Перечитывая Мастера. Заметки лингвиста на макинтоше (Барр) - страница 65

А. Зеркалов, подробно проанализировавший источники «Романа о Пилате», пишет в своей книге «Евангелие от Михаила Булгакова»: «Новелла о Пилате – не попытка реставрировать Евангелие и не полемика с ним, а самостоятельное, хотя и христианское по духу произведение. Это рассказ не религиозный и не антицерковный одновременно, ибо допускает и то, и другое толкование с существенными натяжками» (Зеркалов 2006: 143). Он же считает, что роман историчен по духу и не имеет даже налета мистицизма.

На самом деле Михаил Булгаков предлагает не ревизию Евангелия, а другую, принципиально другую, художественную реальность, параллельное пространство, в котором он свободен в рамках поставленных им художественных задач. Воссоздавая известную канву событий, он исходит из гипотезы множественности ее прочтения. Канонизация снимает эту проблему, а художественный текст - предполагает.

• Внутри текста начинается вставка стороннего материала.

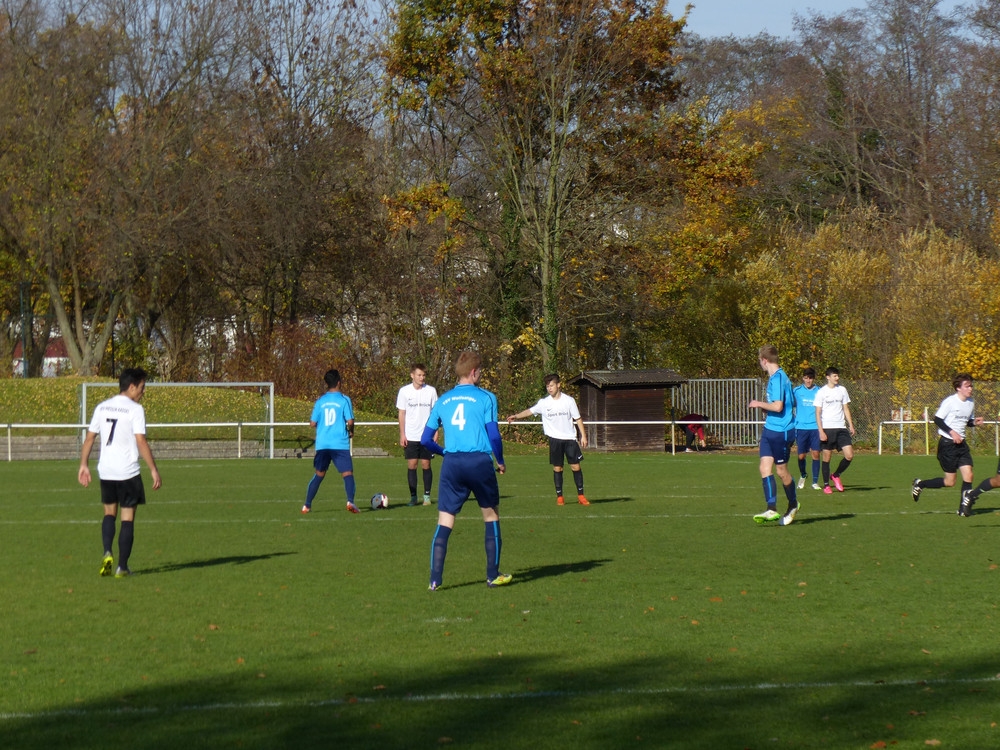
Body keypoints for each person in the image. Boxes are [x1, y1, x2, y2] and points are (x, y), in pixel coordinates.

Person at [421, 350, 511, 590]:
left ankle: (434, 580)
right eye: (480, 371)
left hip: (452, 464)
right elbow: (494, 435)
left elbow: (425, 439)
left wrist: (444, 452)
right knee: (490, 516)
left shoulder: (443, 400)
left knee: (445, 520)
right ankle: (492, 575)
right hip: (479, 462)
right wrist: (500, 460)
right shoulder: (486, 397)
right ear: (474, 372)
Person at [78, 367, 162, 578]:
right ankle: (122, 567)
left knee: (109, 514)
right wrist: (153, 469)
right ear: (132, 387)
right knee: (127, 519)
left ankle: (107, 551)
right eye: (142, 387)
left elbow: (89, 438)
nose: (143, 392)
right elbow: (140, 441)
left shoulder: (102, 407)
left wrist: (83, 464)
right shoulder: (135, 410)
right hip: (128, 472)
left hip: (106, 471)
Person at [507, 373, 590, 506]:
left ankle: (581, 496)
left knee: (575, 466)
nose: (549, 388)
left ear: (558, 385)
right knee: (558, 468)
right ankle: (560, 497)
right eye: (547, 386)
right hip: (555, 440)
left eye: (551, 385)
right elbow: (529, 411)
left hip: (569, 439)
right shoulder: (544, 403)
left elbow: (578, 418)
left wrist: (583, 436)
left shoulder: (569, 401)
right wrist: (516, 416)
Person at [912, 374, 983, 514]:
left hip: (961, 445)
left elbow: (967, 421)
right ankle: (920, 484)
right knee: (950, 482)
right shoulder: (950, 402)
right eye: (967, 386)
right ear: (958, 388)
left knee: (969, 475)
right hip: (947, 445)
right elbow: (937, 419)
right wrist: (952, 433)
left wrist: (974, 422)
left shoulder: (970, 402)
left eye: (971, 386)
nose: (970, 388)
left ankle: (963, 510)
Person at [748, 345, 799, 525]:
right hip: (770, 429)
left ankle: (793, 504)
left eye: (759, 361)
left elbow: (778, 406)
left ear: (764, 360)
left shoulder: (778, 378)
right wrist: (766, 409)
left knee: (781, 471)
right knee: (764, 468)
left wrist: (758, 404)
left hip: (781, 432)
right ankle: (771, 508)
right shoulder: (775, 378)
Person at [302, 369, 357, 514]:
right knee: (347, 473)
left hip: (323, 444)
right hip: (339, 443)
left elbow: (312, 423)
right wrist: (351, 431)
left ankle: (307, 505)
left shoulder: (320, 401)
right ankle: (350, 501)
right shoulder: (344, 400)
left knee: (319, 474)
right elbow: (350, 421)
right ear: (339, 382)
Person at [397, 363, 439, 506]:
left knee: (426, 464)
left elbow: (435, 414)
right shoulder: (404, 391)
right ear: (412, 375)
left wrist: (436, 432)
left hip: (427, 435)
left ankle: (427, 496)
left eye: (423, 375)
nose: (422, 378)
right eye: (419, 375)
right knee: (412, 464)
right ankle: (413, 497)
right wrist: (402, 434)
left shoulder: (431, 391)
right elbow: (401, 413)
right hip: (411, 435)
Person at [814, 366, 855, 494]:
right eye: (834, 376)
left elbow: (845, 408)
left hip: (841, 428)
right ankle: (826, 485)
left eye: (837, 375)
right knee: (827, 457)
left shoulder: (842, 390)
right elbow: (818, 412)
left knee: (849, 455)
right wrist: (821, 431)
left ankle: (836, 475)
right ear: (828, 377)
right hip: (827, 428)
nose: (837, 378)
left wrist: (851, 424)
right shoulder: (821, 392)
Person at [792, 368, 822, 490]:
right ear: (803, 378)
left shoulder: (819, 391)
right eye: (806, 378)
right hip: (801, 427)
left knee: (816, 453)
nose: (808, 380)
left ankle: (815, 482)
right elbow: (789, 405)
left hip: (815, 427)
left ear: (813, 378)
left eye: (810, 378)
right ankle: (803, 474)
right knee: (801, 456)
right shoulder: (796, 391)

Мысль о том, что Воланд «сплел» историю на Патриарших, представив ее фактом действительности, в том числе с тем, чтобы доказать (героям, читателям), что он там был, то есть непосредственно наблюдал суд и казнь Иешуа. Это как раз и является тем последним аргументом, доказывающим независимую данность и объективность повествования и бытия Божия. Т. е. сама стратегия возвеличиться путем причастности к величайшему событию истории рода человеческого, живейший интерес к загадке личности Иисуса, подтвержденный беседой с Кантом, писавшем о нравственном императиве как о доказательстве бытия Божия, свидетельствует о том, что Воланд очень и очень заинтересованное лицо. И если бы он был автором или инспиратором этого романа, текст выглядел бы, несомненно, иначе. Именно это обстоятельство указывает, в свою очередь, на реальность прототипа Иешуа Га-Ноцри. Но сказать прямо о своем герое Булгаков не может, причем отнюдь не только по политическим соображениям, а более по мистическим. Прототипы затабуированы. Но в исторической части они легко угадываются. И это принципиально важно для автора.

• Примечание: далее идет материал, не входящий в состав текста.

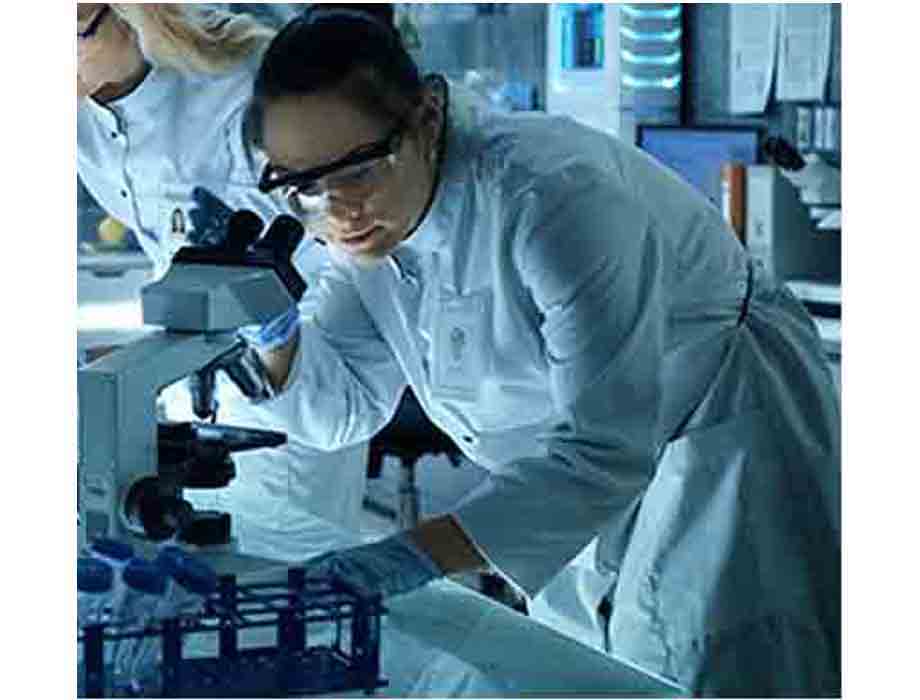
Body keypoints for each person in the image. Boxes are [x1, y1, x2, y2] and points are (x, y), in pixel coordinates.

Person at [242, 7, 842, 697]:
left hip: (716, 432)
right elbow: (340, 409)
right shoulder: (367, 235)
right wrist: (272, 332)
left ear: (427, 117)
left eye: (359, 169)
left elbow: (605, 449)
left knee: (712, 663)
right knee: (586, 670)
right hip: (566, 480)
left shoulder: (551, 198)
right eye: (304, 187)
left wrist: (413, 555)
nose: (338, 210)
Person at [76, 3, 370, 536]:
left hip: (307, 380)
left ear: (130, 12)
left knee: (290, 565)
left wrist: (277, 331)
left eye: (73, 35)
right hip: (189, 384)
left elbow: (355, 228)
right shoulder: (79, 116)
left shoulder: (242, 87)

Роман же отличается, как пишет Е. А. Яблоков «хроникерской объективностью». В передаваемом историческом повествовании ни одного слова не может изменить или убрать даже Воланд. Роман существует вне его «ведомства».

Что же происходит на самом деле на Патриарших? Воланд рассказывает виденную им страницу истории, или просто цитирует роман Мастера? Или внушает некое видение, погрузив незадачливых героев в состояние транса? Или уступает место другому, более авторитетному рассказчику, сам заслушавшись? Опять игра с определением авторства. Автор старательно прячется за своих героев. Случайно ли?